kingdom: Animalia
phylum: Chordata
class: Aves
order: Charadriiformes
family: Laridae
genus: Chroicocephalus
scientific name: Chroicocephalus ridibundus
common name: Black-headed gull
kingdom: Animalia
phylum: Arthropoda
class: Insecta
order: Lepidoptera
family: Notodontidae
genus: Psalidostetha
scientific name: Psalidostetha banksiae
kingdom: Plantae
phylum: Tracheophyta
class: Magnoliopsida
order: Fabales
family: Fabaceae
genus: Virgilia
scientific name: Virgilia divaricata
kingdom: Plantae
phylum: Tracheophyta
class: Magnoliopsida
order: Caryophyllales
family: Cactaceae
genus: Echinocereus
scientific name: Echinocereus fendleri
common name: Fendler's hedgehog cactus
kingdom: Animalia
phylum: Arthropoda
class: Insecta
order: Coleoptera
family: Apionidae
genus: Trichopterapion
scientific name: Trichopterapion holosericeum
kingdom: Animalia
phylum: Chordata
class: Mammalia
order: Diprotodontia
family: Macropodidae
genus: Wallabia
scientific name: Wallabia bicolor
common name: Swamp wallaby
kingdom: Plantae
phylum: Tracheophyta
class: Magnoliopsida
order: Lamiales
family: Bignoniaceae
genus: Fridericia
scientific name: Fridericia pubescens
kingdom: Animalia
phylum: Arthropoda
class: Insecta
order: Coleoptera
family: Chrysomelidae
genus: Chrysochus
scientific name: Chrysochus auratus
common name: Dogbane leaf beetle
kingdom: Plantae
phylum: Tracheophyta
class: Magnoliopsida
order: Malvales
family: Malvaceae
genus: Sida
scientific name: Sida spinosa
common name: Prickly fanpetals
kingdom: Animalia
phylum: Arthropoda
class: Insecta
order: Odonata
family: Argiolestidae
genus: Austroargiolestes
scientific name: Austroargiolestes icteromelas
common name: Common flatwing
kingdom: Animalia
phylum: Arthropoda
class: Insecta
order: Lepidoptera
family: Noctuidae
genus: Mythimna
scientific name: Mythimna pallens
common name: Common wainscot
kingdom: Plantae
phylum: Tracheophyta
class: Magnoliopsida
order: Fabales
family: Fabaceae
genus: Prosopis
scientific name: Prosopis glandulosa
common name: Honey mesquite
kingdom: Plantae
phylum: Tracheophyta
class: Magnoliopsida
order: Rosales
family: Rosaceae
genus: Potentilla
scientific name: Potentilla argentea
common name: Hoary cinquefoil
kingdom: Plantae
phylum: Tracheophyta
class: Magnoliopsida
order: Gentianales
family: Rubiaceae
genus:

------------------------------------------------

Goal — Reproduce, line for line, everything from the line containing "family: Rosaceae" down to the last line of the entries, with both of those lines included.

Task answer —
family: Rosaceae
genus: Potentilla
scientific name: Potentilla argentea
common name: Hoary cinquefoil
kingdom: Plantae
phylum: Tracheophyta
class: Magnoliopsida
order: Gentianales
family: Rubiaceae
genus:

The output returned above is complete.